Non siamo per il nulla. Una cabina in Giappone per 'parlare' con chi non c'è più
"Kaze no Denwa", 'Il telefono del vento' si è materializzato in Giappone, nel 2010: una cabina telefonica bianca nel giardino di Itaru Sasaki, che l’ha costruita per continuare a parlare con l’amato cugino, morto prematuramente, e che l’ha messa a disposizione di chiunque chiedesse di usarla, l’anno dopo, per via dei lutti del terremoto e dello tsunami.
Attraverso il vetro della cabina puoi vedere il paesaggio intorno alla collina, fuori la città di Otsuchi, e sentire il rumore del vento e l’odore del mare che sale dall’Oceano Pacifico, mentre parli, o in silenzio componi il numero girando il disco di un apparecchio telefonico nero, accanto al quale c’è carta e penna con cui, se vuoi, lasci anche qualcosa di scritto. Il telefono muto sulla collina è diventato presto una meta di pellegrinaggi, raccontati da un documentario della Tv pubblica giapponese 'Il telefono del vento - sussurri alle famiglie perdute' ha ispirato libri di successo, anche italiani, e quest’anno un film, 'Phone of the wind', diretto da Nobuhiro Suwa.
Anche in Italia c’è una cabina analoga che guarda il mare, nel Rifugio Pratorotondo, in Liguria, e da poco si è fatta 'telefono nel vento' Radio Deejay, che ha raccolto 1.500 messaggi e li ha trasmessi per 4 ore, fra mezzanotte e le quattro del mattino, in una notte di fine gennaio. Tutti anonimi, niente esibizionismi, parole semplici di vita quotidiana rivolte a genitori, nonni, amici, parenti da cui non si aspettano risposte: 'ciao nonna, ho avuto una figlia: si chiama come te, Caterina'; 'babbo, il giardino lo pulisco io tutti i giorni, non ti preoccupare'; 'zia, qui tutto bene, io sto aspettando un bambino, avrei tanta voglia delle tue lasagne, tantissima, con il cotechino'; 'ciao papà, hai visto? Alla fine sono riuscito a sposarmi anch’io'; 'mamma, mi manchi'.
Né sfoghi né lamenti, ma la mesta, tranquilla, rassegnata disperazione di chi è consapevole che l’interpellato non c’è, che non ci sono magìe, che il telefono nero è spento e la segreteria della radio non risponde e neppure ascolta, ma registra; al tempo stesso, però, chi chiama ha bisogno di tirarle fuori, quelle parole, e non ricacciarle più in gola. Perché? Una risposta la suggerisce il sito di Bell-Gardia – il nome del giardino giapponese intorno alla cabina bianca – che spiega: « 'Il Telefono del Vento' è il luogo della 'preghiera', ma non è connesso a nessuna religione».
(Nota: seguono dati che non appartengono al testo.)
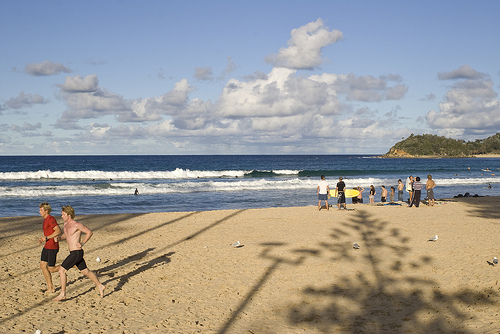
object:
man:
[33, 199, 73, 296]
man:
[53, 204, 108, 302]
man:
[333, 176, 347, 211]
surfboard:
[326, 188, 361, 198]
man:
[132, 187, 139, 197]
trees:
[406, 147, 421, 154]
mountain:
[379, 131, 497, 160]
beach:
[2, 200, 498, 332]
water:
[0, 151, 500, 212]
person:
[466, 165, 472, 171]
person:
[483, 167, 490, 173]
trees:
[286, 206, 500, 331]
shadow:
[299, 206, 464, 333]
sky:
[0, 0, 496, 160]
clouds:
[270, 17, 342, 74]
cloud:
[27, 60, 73, 79]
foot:
[98, 283, 107, 298]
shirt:
[41, 214, 59, 249]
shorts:
[62, 248, 87, 270]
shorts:
[40, 245, 59, 267]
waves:
[2, 169, 311, 178]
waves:
[2, 177, 494, 196]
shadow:
[65, 249, 174, 296]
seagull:
[428, 233, 439, 243]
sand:
[2, 201, 500, 332]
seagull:
[229, 239, 244, 249]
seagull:
[489, 256, 498, 269]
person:
[314, 174, 331, 209]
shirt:
[318, 179, 329, 195]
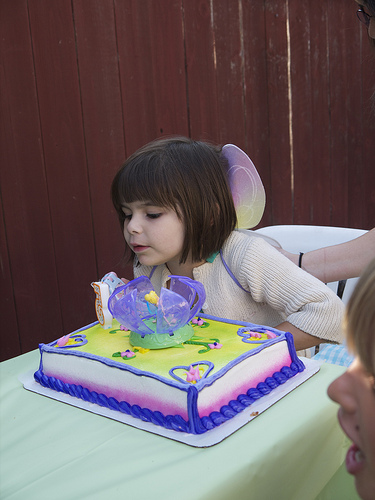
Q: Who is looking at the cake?
A: The girl.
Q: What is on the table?
A: A cake.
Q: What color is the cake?
A: Blue, white, yellow, and pink.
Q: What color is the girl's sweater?
A: Tan.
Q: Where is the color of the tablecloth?
A: Light green.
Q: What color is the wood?
A: Brown.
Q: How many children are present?
A: Two.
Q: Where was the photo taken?
A: At a party.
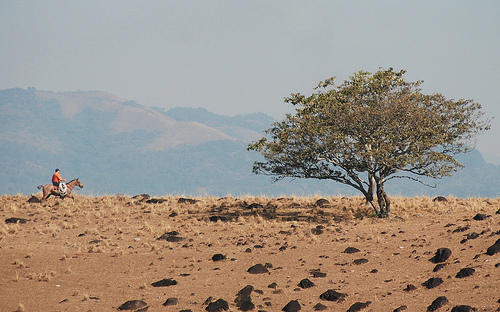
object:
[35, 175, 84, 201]
horse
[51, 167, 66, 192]
rider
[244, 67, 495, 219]
tree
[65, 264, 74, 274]
grass patch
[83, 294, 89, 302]
grass patch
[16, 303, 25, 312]
grass patch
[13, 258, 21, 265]
grass patch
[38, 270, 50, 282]
grass patch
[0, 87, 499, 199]
mountain range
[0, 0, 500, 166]
sky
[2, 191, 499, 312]
ground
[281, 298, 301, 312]
rock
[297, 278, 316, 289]
rock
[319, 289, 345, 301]
rock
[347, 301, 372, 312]
rock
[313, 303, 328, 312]
rock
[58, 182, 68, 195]
rope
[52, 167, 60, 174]
head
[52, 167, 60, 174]
hat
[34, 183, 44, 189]
tail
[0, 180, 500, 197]
horizon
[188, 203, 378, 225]
shadow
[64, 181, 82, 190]
reins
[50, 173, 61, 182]
shirt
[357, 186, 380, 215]
trunk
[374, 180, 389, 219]
trunk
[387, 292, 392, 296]
rock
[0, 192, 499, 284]
grassy area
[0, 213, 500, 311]
sandy area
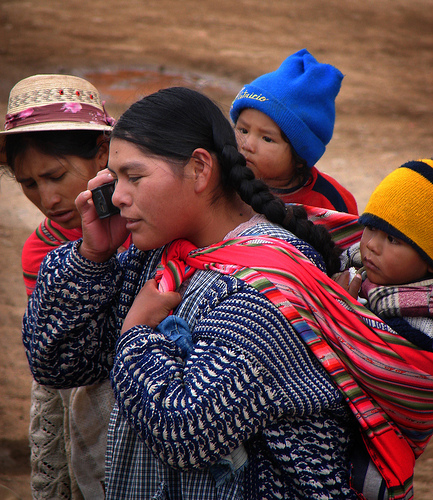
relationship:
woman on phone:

La parola 'preghiera' è fra virgolette, nel testo, il che ben dice della contraddizione di una domanda senza interlocutore, formulata nella consapevolezza di non rivolgersi a nessuno, lanciata nel nulla, come quell’usare un telefono silenzioso. E niente meglio della cabina bianca, isolata dal mondo, fatta per entrarci e restarci solo una persona alla volta, può essere icona della religione senza Dio dei nostri tempi. Non abbiamo più la speranza profonda che da sempre fa nascere ogni preghiera, la speranza che ci sia un Dio ad ascoltarci. Siamo nel mondo 'dopo Dio', di cui ha parlato per esempio H. Tristam Engelhardt jr. riflettendo sulle conseguenze della rimozione del trascendente dalla nostra vita: un luogo non 'contro' ma 'senza' Dio, dove le persone «si muoveranno con la massima disinvoltura entro i confini del finito e dell’immanente, e che all’interno di questo mondo sapranno trarre dei contenuti per la propria vita dalle esperienze e dalle realizzazioni suscettibili di essere toccate con le mani, odorate con il naso, assaggiate con la lingua, udite con le orecchie, viste con gli occhi e valutate con la ragione dell’immanente ».
Ma non ce la facciamo fino in fondo a pensarci finiti, a trarne tutte le conclusioni coerenti. Non siamo fatti per finire nel nulla. E per questo ci serve anche quel telefono nero, nella cabina bianca, in cima alla collina. Sappiamo che nessuno può risponderci, ma senza ammetterlo neppure a noi stessi stiamo cercando inconsapevolmente in qualche modo di intercettare la voce di Dio.